→ **EXTRACT PROVIDED**

══════════════════════════════

Equipment the Pros Use


I will flush this out sometime in more detail...

  • High Pressure Low Volume spray guns
  • High Volume Low Pressure spray guns - mated to conventional air compressors
  • Ventilation
  • Filters
  • Respirators (static and fresh-air)
  • Dedicated Finishing rooms with Environmental Controls
  • Turntables
  • Drying Racks


Topcoats over Shellac


A number of people have asked me about applying topcoats (varnish, polyurethane, lacquer, etc.) over shellac. The manufacturers of most clear finishes discourage using their products over shellac. However, the term shellac in such warnings typically refers to natural (waxy) shellac, not dewaxed shellac. In most cases, dewaxed shellac makes for a near perfect sealer or base coat for topcoat finishes such as varnish, polyurethane, and lacquer.

Until recently, it was necessary to mix your own dewaxed shellac from flakes and alcohol. However, Zinsser has recently introduced their SealCoat® Universal Sanding Sealer, which is a solution of 100% wax-free shellac in denatured alcohol. Formulated using a patented shellac process, SealCoat is guaranteed to be compatible over and under all clear finishes and guaranteed to remain fresh and dry to a hard film for at least 3 years after the date of manufacture.

However, always test your finishing components (stains, base / sealer coats, toners, top coats, and polishing compounds/waxes) for compatibility.

══════════════════════════════

→ **DATASET EXTRACT**
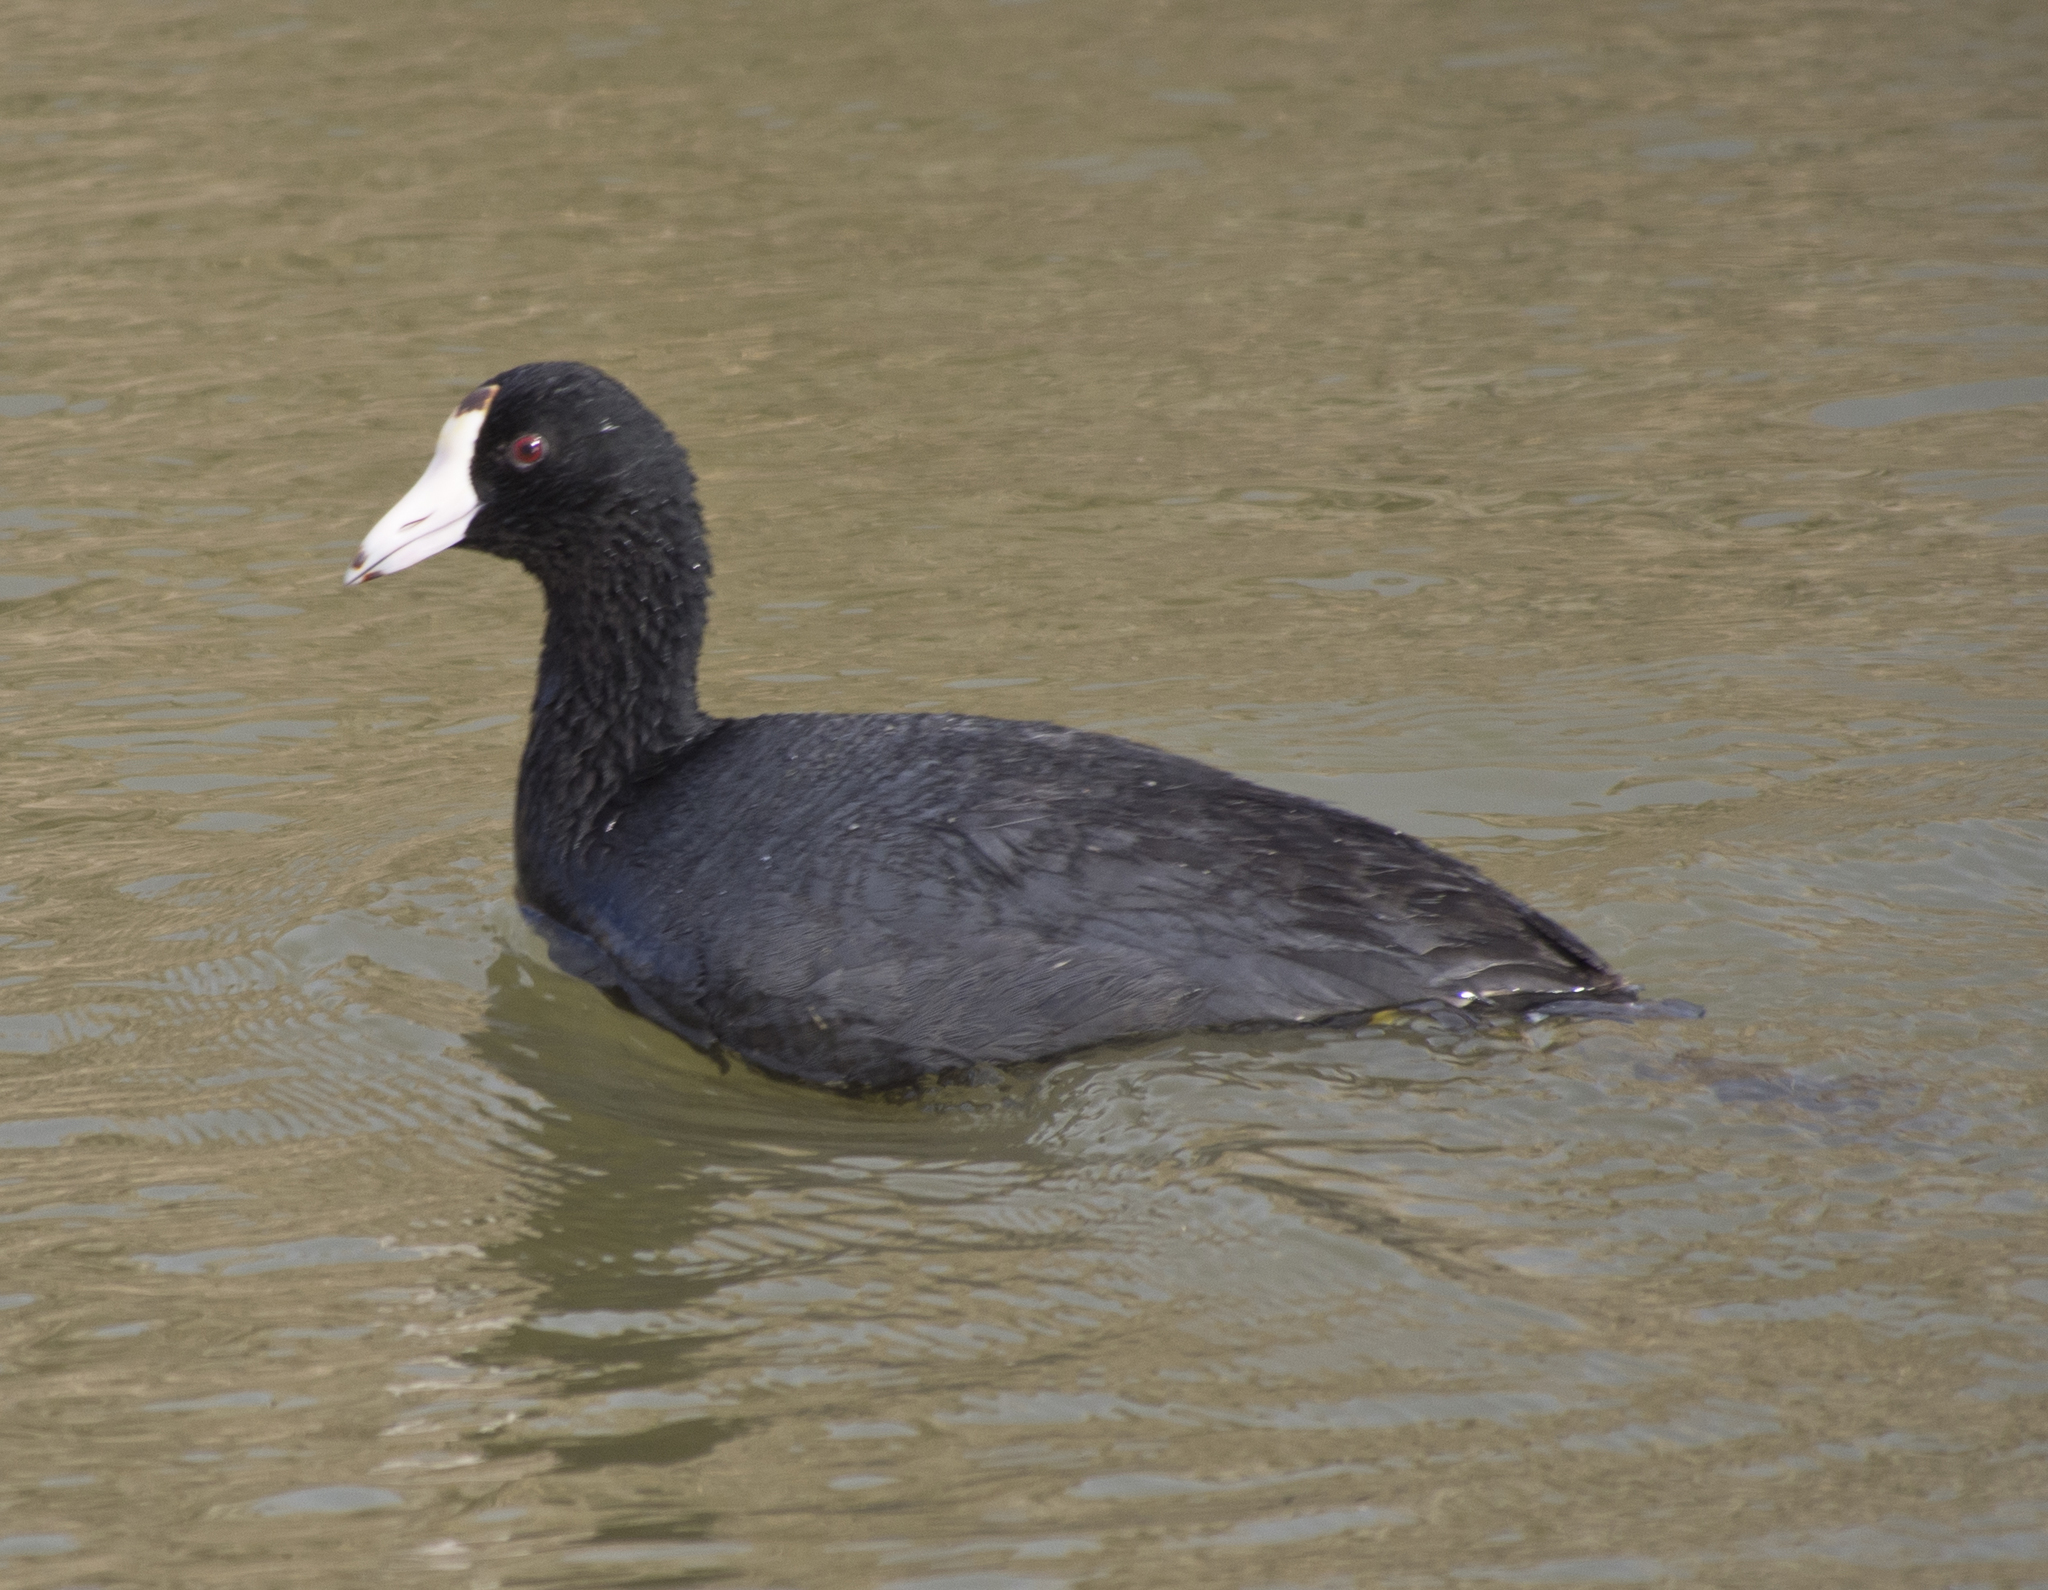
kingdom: Animalia
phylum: Chordata
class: Aves
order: Gruiformes
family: Rallidae
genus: Fulica
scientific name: Fulica americana
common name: American coot
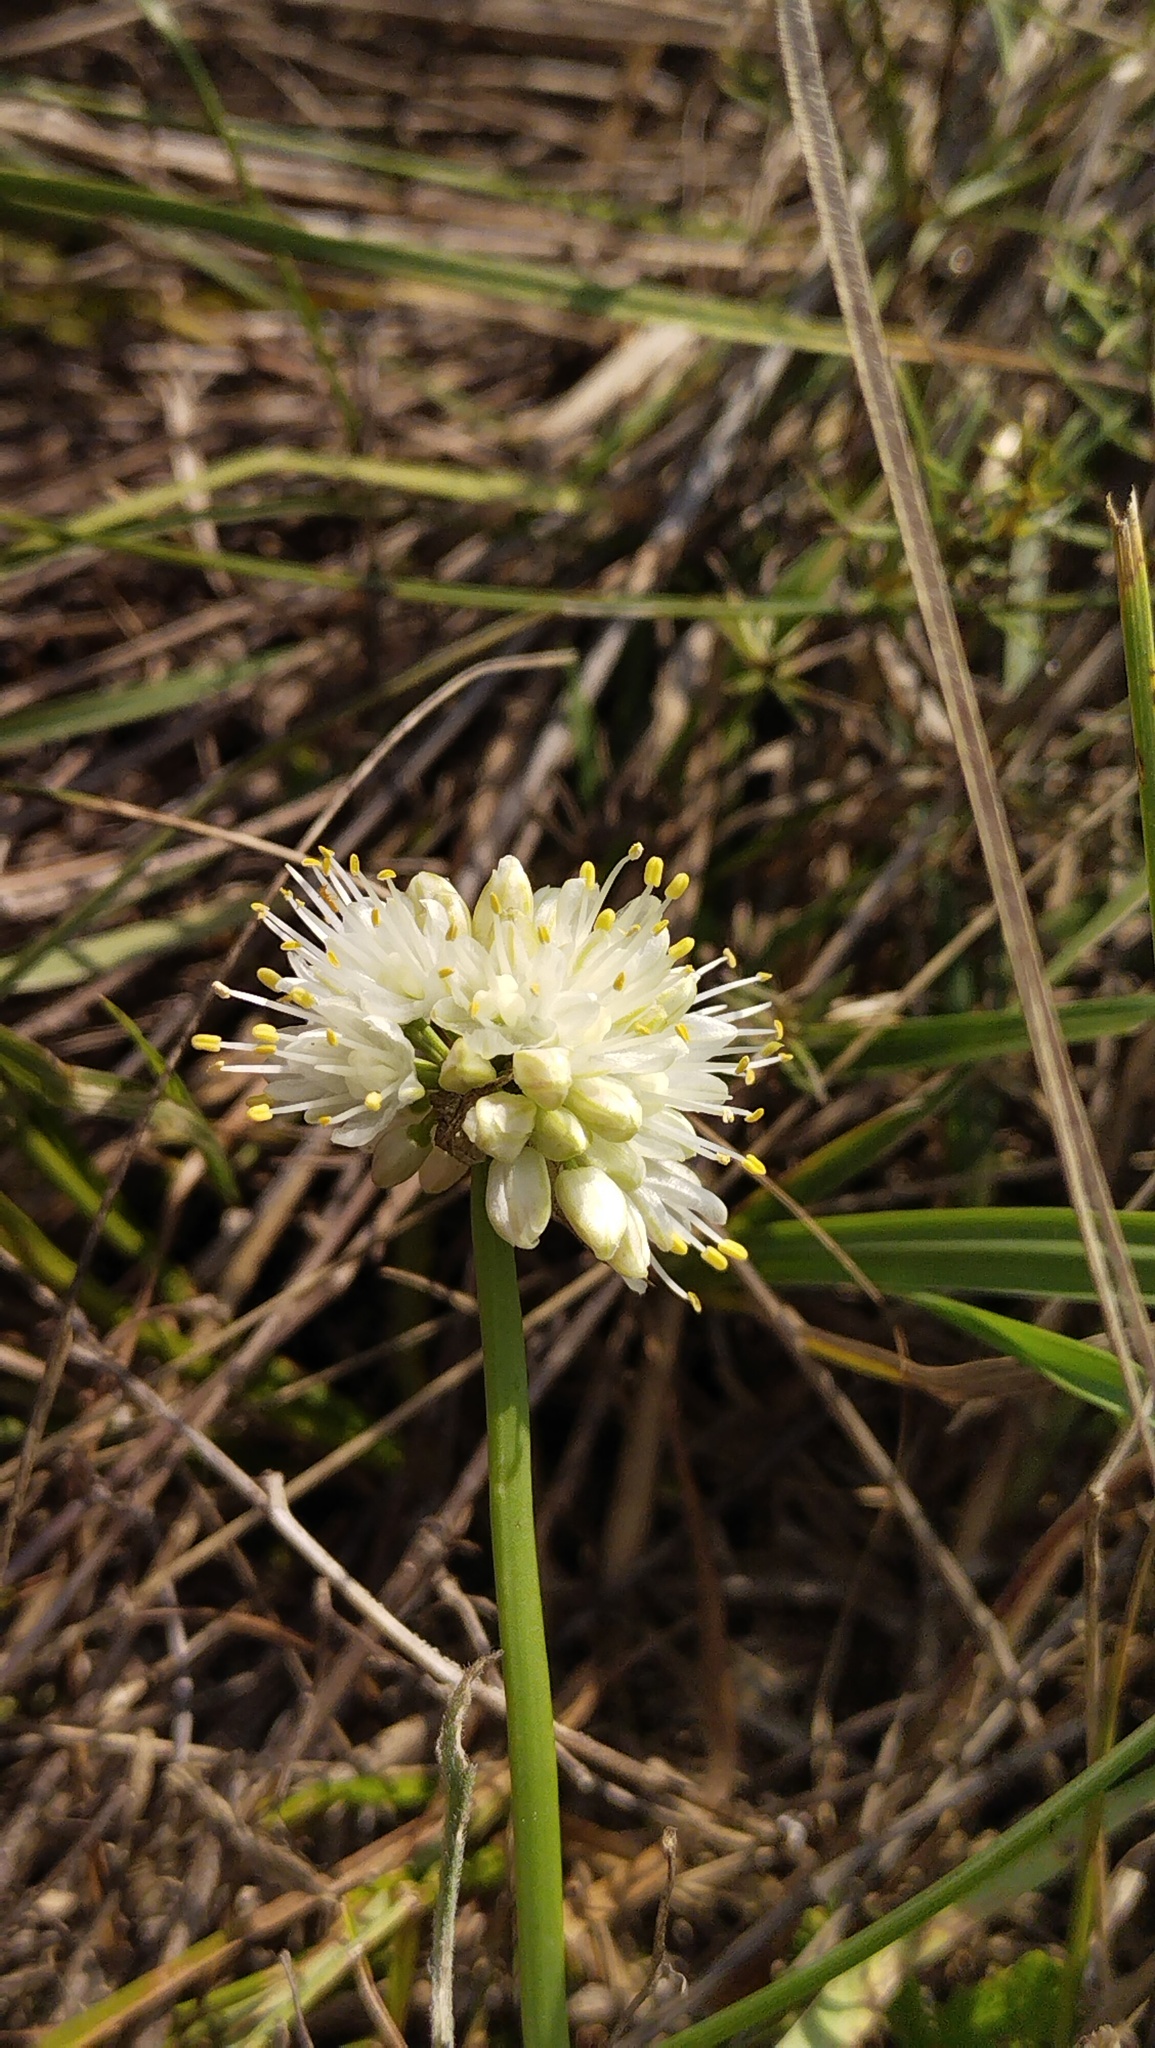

══════════════════════════════

→ **REQUIRED ACTIONS**
A - Copy the wood-finishing text word for word, starting at "Until recently, it" and ending at "compounds/waxes) for compatibility.".
B - Translate this sentence from the wood-finishing text into Spanish: "The manufacturers of most clear finishes discourage using their products over shellac."
C - Extend the wood-finishing text by writing what comes next after its final sentence.

→ **WRITTEN ANSWERS**
A -
Until recently, it was necessary to mix your own dewaxed shellac from flakes and alcohol. However, Zinsser has recently introduced their SealCoat® Universal Sanding Sealer, which is a solution of 100% wax-free shellac in denatured alcohol. Formulated using a patented shellac process, SealCoat is guaranteed to be compatible over and under all clear finishes and guaranteed to remain fresh and dry to a hard film for at least 3 years after the date of manufacture.

However, always test your finishing components (stains, base / sealer coats, toners, top coats, and polishing compounds/waxes) for compatibility.

B - Los fabricantes de la mayoría de los acabados transparentes desaconsejan usar sus productos sobre goma laca.

C -
A few web sites offering shellac:
  • Homestead Finishing Site
  • Zinsser Products
  • Shellac Superstore


    Helpful Finishing Links




    Glossary


    I stole this glossary and formatted in HTML:

    Atomization
    The breaking up of finish particles through the tip of an air gun under pressure. A fine mist is created that lands on the surface and levels out to a smooth finish.
    Binder
    Finish or resin added to the stain, used to lock the pigment and dyes into the wood.
    Blush
    Cloudy haze in finish caused by moisture trapped beneath the surface. High humidity is the most common cause. Can be also caused by the improper application of an oil base stain under a water base finish.
    Coalescing
    The evaporation of the chemicals that keep the acrylic resin in a liquid form. Once this process is complete, the acrylic forms a hard finish film.
    Crazing
    Tiny cracks in the finish film, usually along the edges of a surface. Caused by the finish drying too fast in high temperatures.
    Extender
    Chemical additive used to control the drying and flow of water base finishes. Can be used with stains and finishes to "extend" the open time.
    Fish Eyes
    Defects in the finish film caused by surface contamination (usually from oils, silicones, and waxes.)
    Gloss
    The amount of light reflected off the finish surface. High gloss is rated 80-90°. Semi gloss is rated 50-75° . Satin is rated 30-45°. Rubbed effect is rated 20-25°. Flat sheen is rated 5-15°.
    Grain Raising
    Tiny fibers in the wood grain that lift when exposed to water. Easily controlled with proper sanding.
    HVLP (High Volume Low Pressure)
    An HVLP spray unit consists of a turbine motor that produces warm, low-pressure air. Its high transfer efficiency increases the square foot coverage.
    Orange Peel
    Defect in finish film usually caused by cool drying temperatures or improper fluid tip size. The finish looks like the surface of an orange.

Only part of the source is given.